Department of Neural & Behavioral Sciences, Penn State University College of Medicine, Hershey, PA 17033, USA.
Exp Biol Med (Maywood). 2013 Jun;238(6):589-99. doi: 10.1177/1535370213489492.
Triple negative breast cancer (TNBC) represents approximately 15% of the newly diagnosed cancers worldwide and is characterized by tissue lacking in estrogen, progesterone and human epidermal growth factor receptors. TNBC disproportionately affects younger women and women of colour, and new treatments are needed. The opioid growth factor (OGF) - opioid growth factor receptor (OGFr) axis is a determinant of cell proliferation in neoplasia, and OGF is an endogenously produced pentapeptide that inhibits cell replication by interacting with OGFr and upregulating cyclin-dependent inhibitory kinase pathways thus reducing DNA synthesis. In these studies we investigated the presence and function of the OGF-OGFr axis in two human TNBC cell lines, as well as in breast cancer cell lines containing hormonal receptors. TNBC cell lines MDA-MD-231 and BT-20, as well as human breast cancer cells SK-BR-3 and MCF-7, were examined for the presence of pentapeptide and receptors, as well as their response to OGF. Specificity of peptide and receptor was confirmed by antibody neutralization and molecular studies to knockdown classical receptor protein. The requirement for protein transcription and translation and RNA transcription were investigated. Growth of TNBC cells in the presence of OGF and standard of care chemotherapeutic agent paclitaxel was evaluated to determine both efficacy and protective effects against toxicity. OGF treatment inhibited TNBC cells in a dosage related, receptor mediated, and reversible manner. OGF was the specific endogenous opioid to inhibit cell proliferation, and this was mediated by p21 cyclin dependent inhibitory kinase pathways, and required protein and RNA synthesis. OGFr was the specific receptor involved; both peptide and receptor were detected in all four cell lines. OGF treatment inhibited growth of all cancer cell lines evaluated, and reduced cell death in cultures exposed to paclitaxel. The OGF-OGFr axis is present and functioning in TNBC cell lines, and provides a novel biological pathway as potential therapy.
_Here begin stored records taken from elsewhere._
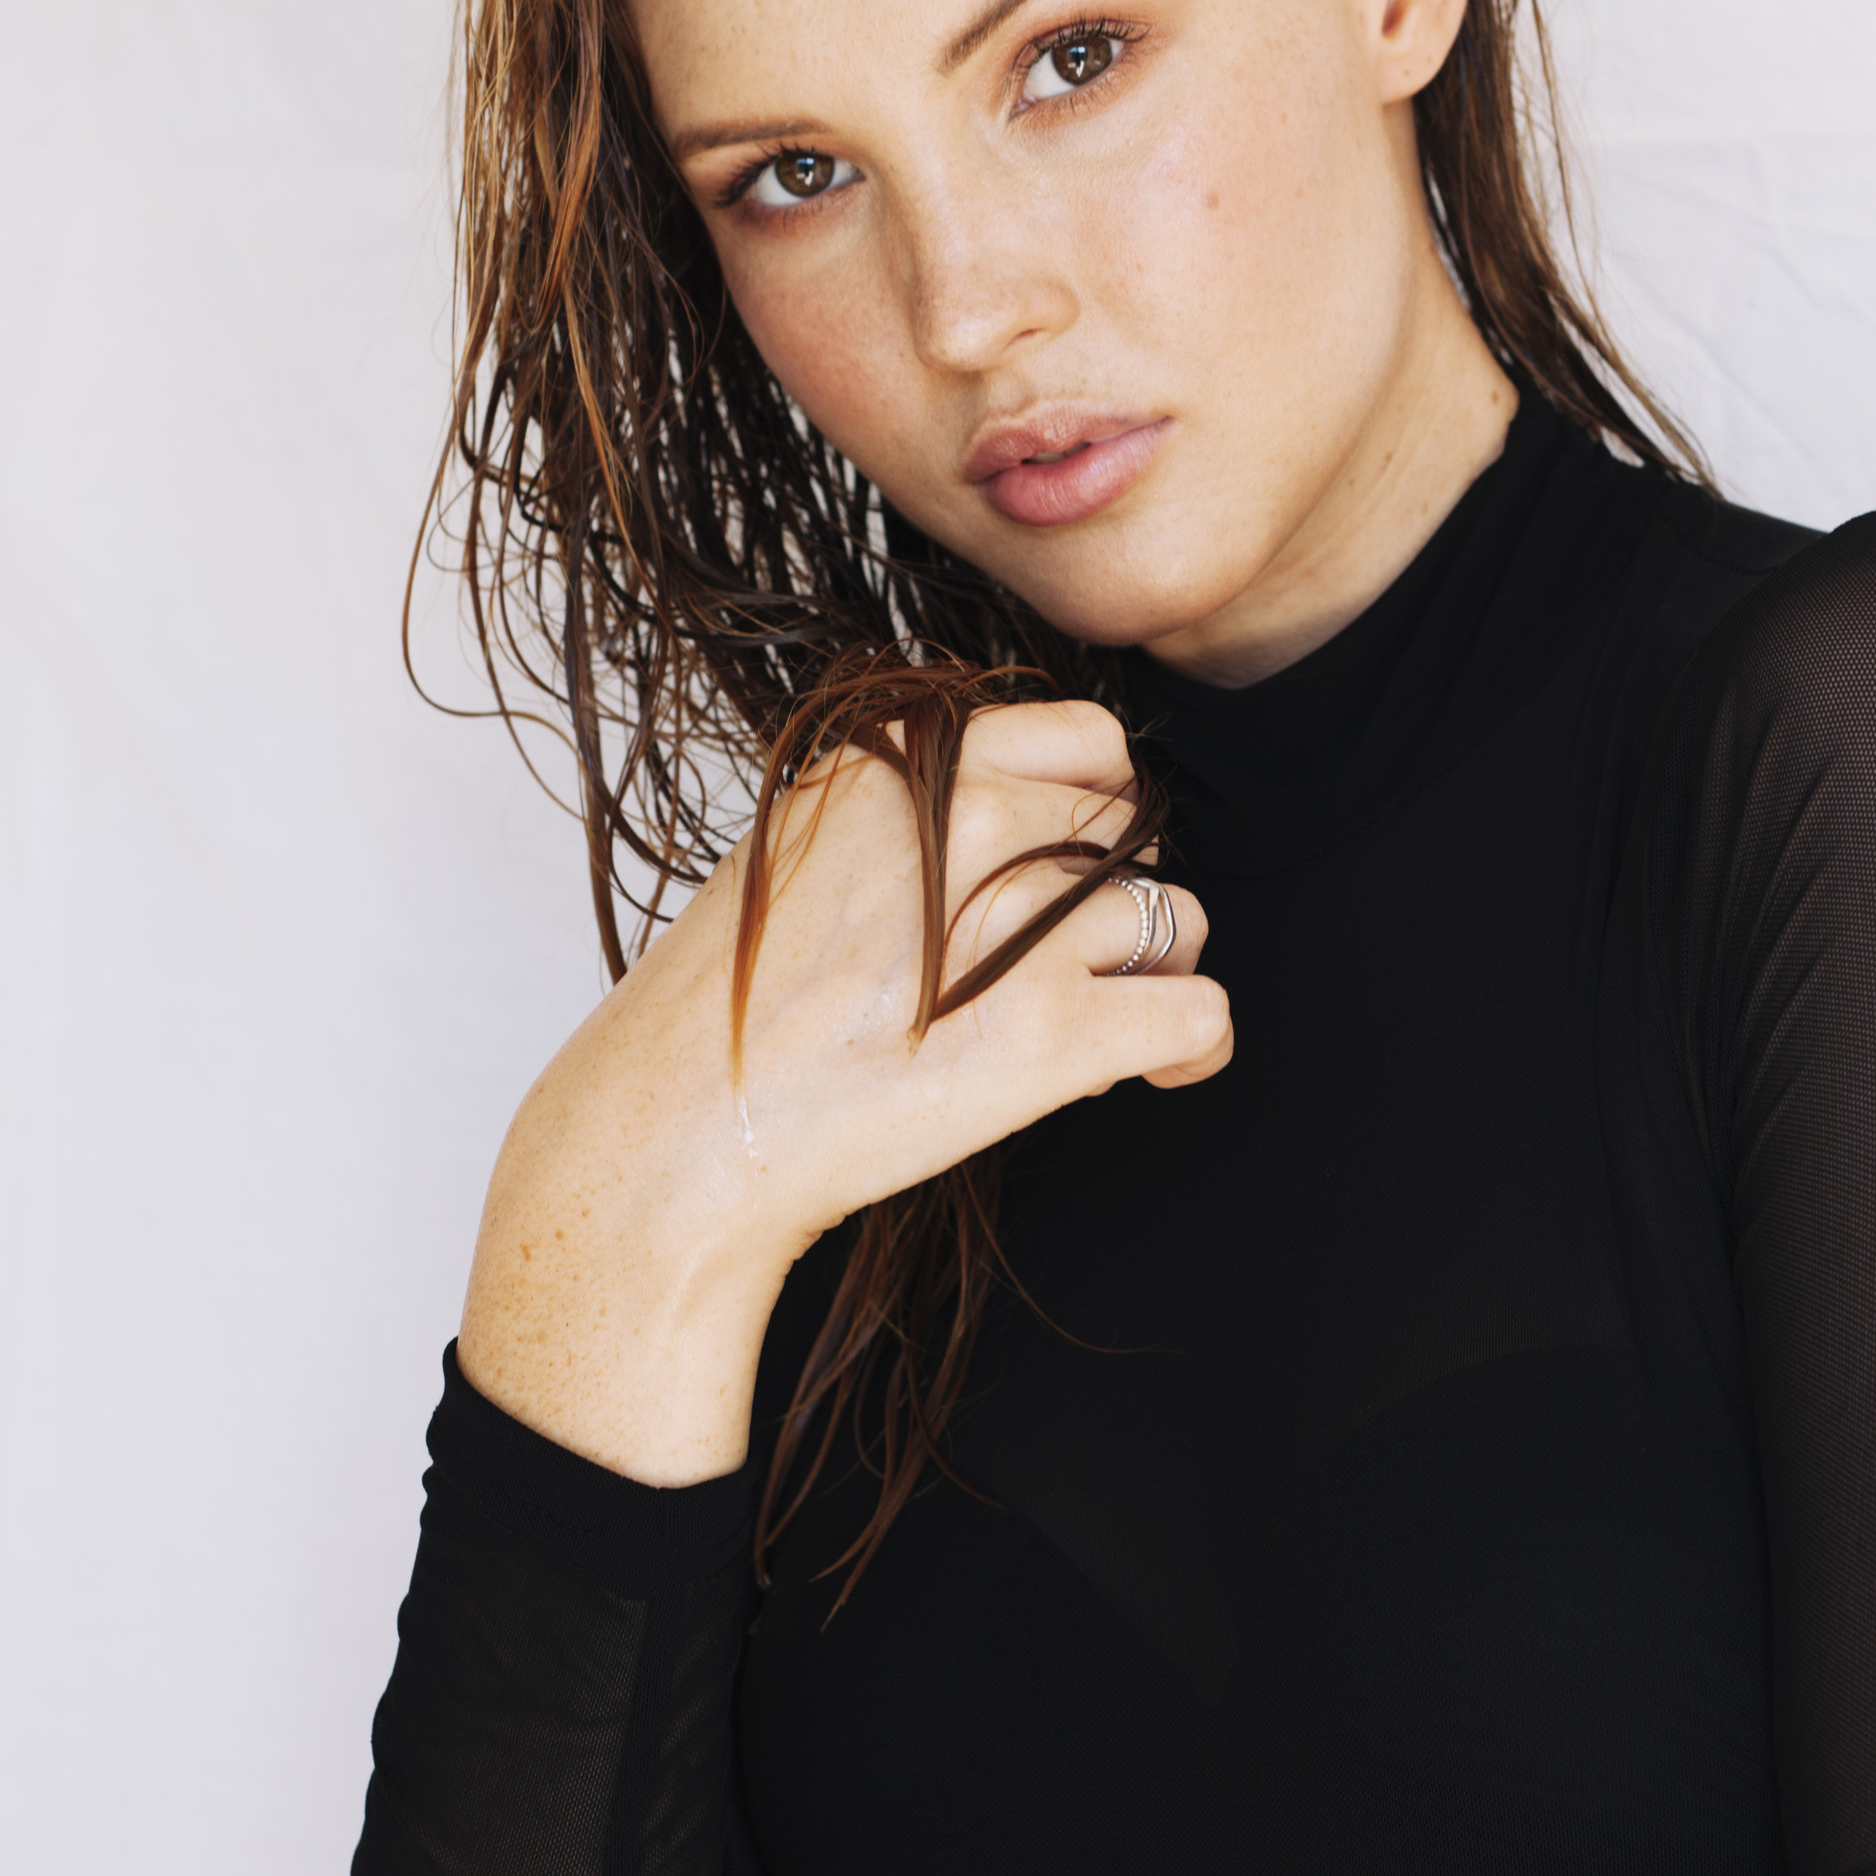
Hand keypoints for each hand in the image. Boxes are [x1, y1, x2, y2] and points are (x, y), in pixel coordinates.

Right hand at [458, 698, 1229, 1483]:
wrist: (677, 1135)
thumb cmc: (728, 1013)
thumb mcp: (800, 847)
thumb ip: (912, 814)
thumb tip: (1032, 820)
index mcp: (907, 766)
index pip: (1087, 741)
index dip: (1097, 809)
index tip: (1070, 867)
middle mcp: (970, 820)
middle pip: (1132, 835)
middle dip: (1114, 900)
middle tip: (1067, 969)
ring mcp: (1018, 928)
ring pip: (1173, 918)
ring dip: (1150, 975)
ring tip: (1093, 1029)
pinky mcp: (1055, 1033)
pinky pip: (1198, 1011)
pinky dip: (1194, 1045)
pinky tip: (1162, 1071)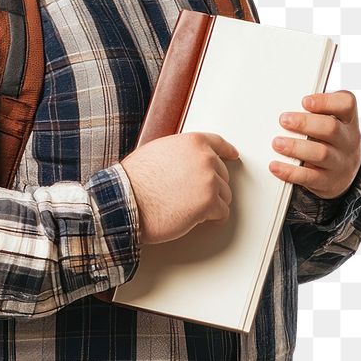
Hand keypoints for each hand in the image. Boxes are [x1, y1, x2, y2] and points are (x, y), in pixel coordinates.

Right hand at [120, 131, 240, 244]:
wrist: (127, 201)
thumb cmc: (134, 180)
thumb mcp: (157, 151)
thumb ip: (180, 153)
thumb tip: (187, 161)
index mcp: (192, 142)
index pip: (218, 143)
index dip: (226, 150)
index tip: (233, 155)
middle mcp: (205, 159)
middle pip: (222, 173)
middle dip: (210, 185)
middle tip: (192, 195)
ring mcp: (209, 181)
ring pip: (225, 194)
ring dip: (211, 202)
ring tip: (190, 207)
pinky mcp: (209, 203)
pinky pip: (222, 212)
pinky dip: (212, 217)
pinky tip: (197, 217)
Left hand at [269, 90, 360, 199]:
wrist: (342, 174)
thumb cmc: (328, 141)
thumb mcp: (330, 124)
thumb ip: (313, 114)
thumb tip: (282, 109)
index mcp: (348, 120)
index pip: (347, 104)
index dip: (326, 101)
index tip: (304, 101)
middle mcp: (348, 140)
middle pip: (331, 128)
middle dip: (305, 123)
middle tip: (283, 120)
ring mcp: (340, 162)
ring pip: (321, 153)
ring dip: (295, 147)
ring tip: (277, 143)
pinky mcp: (328, 181)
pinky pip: (309, 177)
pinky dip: (290, 172)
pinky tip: (275, 166)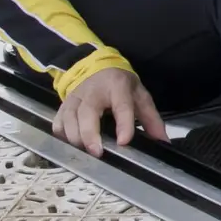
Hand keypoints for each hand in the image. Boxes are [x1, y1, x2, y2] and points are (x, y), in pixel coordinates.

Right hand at [53, 67, 167, 157]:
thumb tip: (163, 141)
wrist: (95, 66)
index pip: (122, 105)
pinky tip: (71, 147)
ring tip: (86, 154)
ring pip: (69, 119)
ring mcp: (75, 98)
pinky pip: (58, 123)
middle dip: (90, 135)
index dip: (123, 124)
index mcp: (117, 86)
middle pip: (87, 113)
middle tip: (98, 153)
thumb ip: (151, 119)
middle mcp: (93, 91)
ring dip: (76, 139)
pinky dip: (62, 137)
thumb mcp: (139, 96)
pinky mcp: (63, 105)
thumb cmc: (119, 85)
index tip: (124, 141)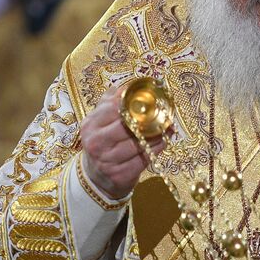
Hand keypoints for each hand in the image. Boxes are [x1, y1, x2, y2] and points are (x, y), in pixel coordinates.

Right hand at [78, 86, 167, 200]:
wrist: (95, 176)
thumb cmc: (103, 142)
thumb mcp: (101, 121)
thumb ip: (112, 101)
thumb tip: (132, 83)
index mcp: (91, 124)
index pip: (115, 108)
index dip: (135, 102)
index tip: (151, 99)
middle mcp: (96, 142)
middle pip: (129, 126)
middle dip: (149, 119)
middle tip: (165, 114)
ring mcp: (106, 161)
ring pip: (139, 143)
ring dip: (158, 135)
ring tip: (167, 128)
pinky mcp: (119, 175)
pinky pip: (144, 159)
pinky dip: (157, 149)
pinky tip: (163, 142)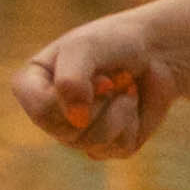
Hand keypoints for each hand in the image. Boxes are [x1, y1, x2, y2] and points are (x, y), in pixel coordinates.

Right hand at [13, 12, 180, 159]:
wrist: (157, 51)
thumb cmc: (115, 42)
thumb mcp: (86, 47)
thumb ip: (70, 79)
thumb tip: (77, 121)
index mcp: (32, 85)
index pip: (40, 109)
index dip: (72, 95)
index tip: (99, 75)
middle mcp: (49, 114)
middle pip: (66, 130)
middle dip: (100, 102)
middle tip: (112, 80)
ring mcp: (76, 133)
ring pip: (92, 141)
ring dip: (118, 108)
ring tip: (123, 87)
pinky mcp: (106, 145)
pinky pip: (117, 146)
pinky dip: (132, 120)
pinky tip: (131, 102)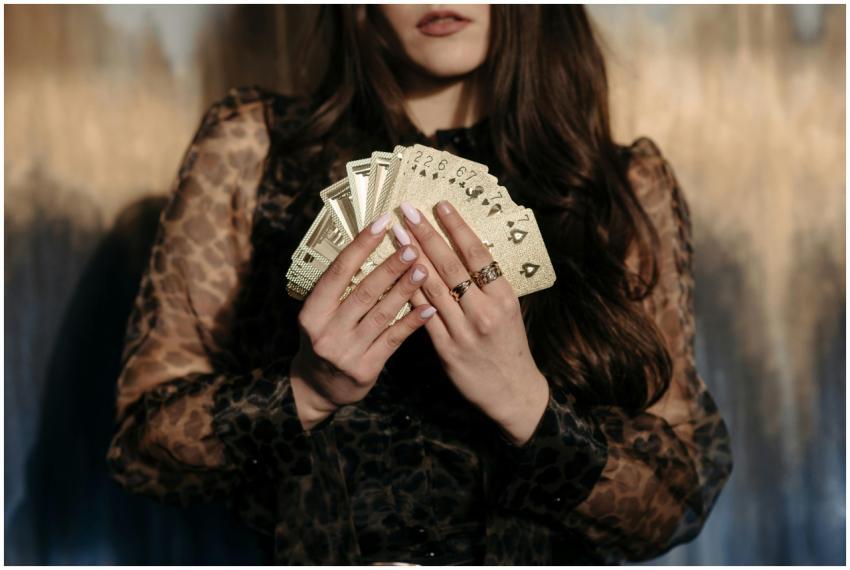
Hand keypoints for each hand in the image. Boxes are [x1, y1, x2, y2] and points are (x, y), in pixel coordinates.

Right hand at [290, 212, 436, 430]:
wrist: (316, 388)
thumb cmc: (324, 339)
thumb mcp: (320, 314)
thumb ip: (339, 288)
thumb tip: (369, 246)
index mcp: (312, 311)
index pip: (338, 271)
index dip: (361, 245)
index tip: (381, 222)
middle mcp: (326, 331)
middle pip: (363, 292)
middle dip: (390, 267)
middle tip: (412, 246)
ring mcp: (346, 352)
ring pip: (381, 314)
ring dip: (404, 290)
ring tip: (424, 269)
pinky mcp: (365, 369)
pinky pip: (393, 340)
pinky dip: (411, 322)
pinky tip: (428, 307)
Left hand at [394, 200, 549, 445]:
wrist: (512, 392)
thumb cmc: (509, 346)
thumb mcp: (508, 310)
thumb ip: (486, 285)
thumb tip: (461, 249)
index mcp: (504, 297)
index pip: (478, 253)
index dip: (457, 227)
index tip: (440, 205)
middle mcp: (485, 311)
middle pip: (451, 265)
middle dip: (426, 234)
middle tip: (407, 211)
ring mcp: (464, 331)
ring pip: (433, 287)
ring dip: (411, 258)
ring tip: (396, 235)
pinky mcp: (447, 349)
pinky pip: (423, 316)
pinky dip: (410, 293)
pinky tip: (396, 274)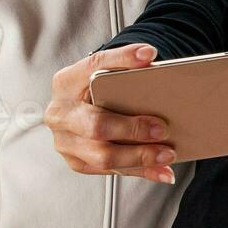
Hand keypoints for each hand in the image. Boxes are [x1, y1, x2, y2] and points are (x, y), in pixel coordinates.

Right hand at [43, 44, 177, 182]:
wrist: (75, 108)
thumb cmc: (90, 90)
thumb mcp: (99, 71)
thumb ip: (121, 63)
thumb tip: (148, 56)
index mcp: (66, 82)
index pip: (94, 67)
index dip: (122, 60)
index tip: (149, 56)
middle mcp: (61, 114)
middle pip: (96, 126)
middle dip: (132, 129)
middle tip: (161, 129)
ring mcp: (67, 142)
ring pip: (103, 156)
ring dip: (139, 157)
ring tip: (167, 154)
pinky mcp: (78, 162)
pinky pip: (112, 172)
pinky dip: (140, 171)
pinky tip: (162, 171)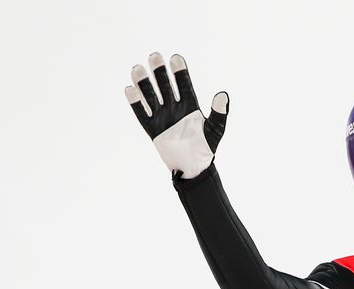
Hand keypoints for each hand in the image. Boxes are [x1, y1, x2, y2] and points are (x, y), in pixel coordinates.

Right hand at [125, 52, 228, 178]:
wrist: (194, 167)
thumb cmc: (207, 148)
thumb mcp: (215, 129)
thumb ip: (219, 112)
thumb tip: (223, 94)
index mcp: (190, 105)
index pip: (184, 84)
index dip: (180, 72)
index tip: (176, 58)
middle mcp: (174, 107)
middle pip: (164, 86)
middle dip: (159, 72)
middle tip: (154, 56)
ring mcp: (162, 116)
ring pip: (151, 96)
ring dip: (144, 83)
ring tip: (137, 68)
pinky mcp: (152, 128)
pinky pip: (142, 113)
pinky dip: (136, 103)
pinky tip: (130, 89)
三阴性乳腺癌(TNBC)约占全球新诊断癌症的 15%,其特征是组织缺乏雌激素、孕激素和人表皮生长因子受体。TNBC 不成比例地影响年轻女性和有色人种女性,需要新的治疗方法。阿片样生长因子(OGF)-阿片样生长因子受体(OGFr)轴是肿瘤细胞增殖的决定因素,OGF 是一种内源性产生的五肽,通过与 OGFr 相互作用并上调细胞周期蛋白依赖性激酶途径来抑制细胞复制,从而减少 DNA 合成。在这些研究中,我们研究了两种人类 TNBC 细胞系以及含有激素受体的乳腺癌细胞系中 OGF-OGFr 轴的存在和功能。检查了 TNBC 细胞系 MDA-MD-231 和 BT-20 以及人乳腺癌细胞系 SK-BR-3 和 MCF-7 中五肽和受体的存在,以及它们对 OGF 的反应。通过抗体中和和分子研究来敲低经典受体蛋白,证实了肽和受体的特异性。研究了蛋白质转录和翻译以及 RNA 转录的需求。在 OGF 和标准护理化疗药物紫杉醇存在的情况下评估 TNBC 细胞的生长,以确定疗效和对毒性的保护作用。OGF 以剂量相关、受体介导和可逆转的方式抑制 TNBC 细胞。OGF 是特异性内源性阿片样物质,可抑制细胞增殖,这是通过 p21 细胞周期蛋白依赖性激酶途径介导的,需要蛋白质和 RNA 合成。OGFr 是涉及的特异性受体;四种细胞系中均检测到肽和受体。OGF 治疗抑制了所有评估的癌细胞系的生长,并减少了暴露于紫杉醇的培养物中的细胞死亡。OGF-OGFr 轴存在于 TNBC 细胞系中并发挥作用,为潜在治疗提供了新的生物学途径。